(WORK TASK 1) Transcribe the forum discussion about adoption, starting with "I know I would." and going on through "laugh or cry.".
(WORK TASK 2) Go on with the forum discussion about adoption from the point where it stops.

(SOURCE PASSAGE)
■ ■ ■ ■ ■ ■ ■

Really? Like not being able to walk or talk? Like being severely disabled? I know which I'd pick

MrsDeVere Sat 06-Apr-13 12:27:59

Of course you should have to jump through hoops to adopt children.

They should be the right hoops for the right reasons but adopting a child should never be 'easy'.

Would you want one of your children to be 'easily adopted' if something happened to you?

You would want them going to a family who had been thoroughly tested wouldn't you?

I know I would.

I would want the adoption to be for the benefit of my child. Not to make another family happy. That is a wonderful side benefit.

DolomitesDonkey Sat 06-Apr-13 12:32:35

YANBU. confused I remember when I was struggling and Pete docherty managed to impregnate someone when they were both in rehab. I didn't know whether to laugh or cry.

maddening Sat 06-Apr-13 12:41:48

I think life in general is an unfair lottery - it could be any combination of health/life problems that leaves you feeling you got the shitty end of the stick.

■ ■ ■ ■ ■ ■ ■

(GIVEN INFORMATION)
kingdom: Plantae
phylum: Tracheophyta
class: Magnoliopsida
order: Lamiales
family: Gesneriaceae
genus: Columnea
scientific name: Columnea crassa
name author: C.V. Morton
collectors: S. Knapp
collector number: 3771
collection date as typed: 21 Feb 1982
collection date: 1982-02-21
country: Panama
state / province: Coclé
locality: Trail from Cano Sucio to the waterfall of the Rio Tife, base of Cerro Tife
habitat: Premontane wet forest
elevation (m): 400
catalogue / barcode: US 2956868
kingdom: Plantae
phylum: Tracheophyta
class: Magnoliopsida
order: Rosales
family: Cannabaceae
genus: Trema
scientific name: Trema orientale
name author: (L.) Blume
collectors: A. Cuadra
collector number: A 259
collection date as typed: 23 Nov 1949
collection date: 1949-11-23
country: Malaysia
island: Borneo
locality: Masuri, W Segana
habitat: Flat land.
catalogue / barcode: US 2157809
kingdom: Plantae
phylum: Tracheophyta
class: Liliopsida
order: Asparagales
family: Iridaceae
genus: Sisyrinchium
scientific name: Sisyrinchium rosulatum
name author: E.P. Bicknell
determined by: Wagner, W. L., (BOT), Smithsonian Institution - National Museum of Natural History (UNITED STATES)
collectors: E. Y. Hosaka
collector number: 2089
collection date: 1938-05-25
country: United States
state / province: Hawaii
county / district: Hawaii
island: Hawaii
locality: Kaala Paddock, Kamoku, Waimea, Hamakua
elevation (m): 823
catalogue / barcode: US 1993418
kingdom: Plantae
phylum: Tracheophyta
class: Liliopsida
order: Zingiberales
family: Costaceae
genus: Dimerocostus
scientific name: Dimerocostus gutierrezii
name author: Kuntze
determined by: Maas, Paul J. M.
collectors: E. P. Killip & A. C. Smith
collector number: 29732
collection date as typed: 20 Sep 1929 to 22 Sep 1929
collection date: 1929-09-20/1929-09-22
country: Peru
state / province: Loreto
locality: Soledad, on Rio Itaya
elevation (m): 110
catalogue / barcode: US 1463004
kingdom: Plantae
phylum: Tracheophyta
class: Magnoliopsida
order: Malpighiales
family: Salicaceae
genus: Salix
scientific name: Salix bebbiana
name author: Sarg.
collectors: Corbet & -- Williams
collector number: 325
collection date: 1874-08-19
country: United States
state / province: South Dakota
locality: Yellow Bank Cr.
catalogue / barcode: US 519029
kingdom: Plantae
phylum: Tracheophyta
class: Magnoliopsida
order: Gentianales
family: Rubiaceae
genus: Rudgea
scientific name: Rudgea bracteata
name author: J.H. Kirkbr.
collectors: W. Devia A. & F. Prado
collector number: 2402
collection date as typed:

■ ■ ■ ■ ■ ■ ■

(EXERCISE OUTPUT 1)
I know I would.

I would want the adoption to be for the benefit of my child. Not to make another family happy. That is a wonderful side benefit.

DolomitesDonkey Sat 06-Apr-13 12:32:35

YANBU. confused I remember when I was struggling and Pete docherty managed to impregnate someone when they were both in rehab. I didn't know whether to laugh or cry.

(EXERCISE OUTPUT 2)
At least there are options of treatments and adoptions - some people have situations with no options - not that it makes it fair, it doesn't and it is v painful. I don't think fairness comes in to it at all.

I don't think that dwelling on these feelings and holding bitterness towards people who conceive is going to do you any good - have you tried counselling? Imo it is similar to the grief of bereavement - the baby the never was but in your mind's eye he/she is very real and every time you aren't pg is like a bereavement - which is why I would seek out counselling as you don't need to be consumed by this - this shouldn't be what defines you and your very being.

nokidshere Sat 06-Apr-13 12:57:12

Infertility stinks, but, as others have said already, so do lot of other aspects of life.

When I started tcc at the age of 22 I worked for SS. I used to consider it massively unfair that the parents I worked with could seemingly pop a child out at a moments notice and I - who was so much better then them and so much more deserving - couldn't. How arrogant and unfair it was of me to feel like that though? I used to think I was "lucky" that I couldn't get pregnant - much luckier than those who could get pregnant but were unable to carry to term. Because they were suffering more than me.

Then I fell pregnant naturally at 39, and again at 41 and realised how much infertility had warped my view of other peoples fertility.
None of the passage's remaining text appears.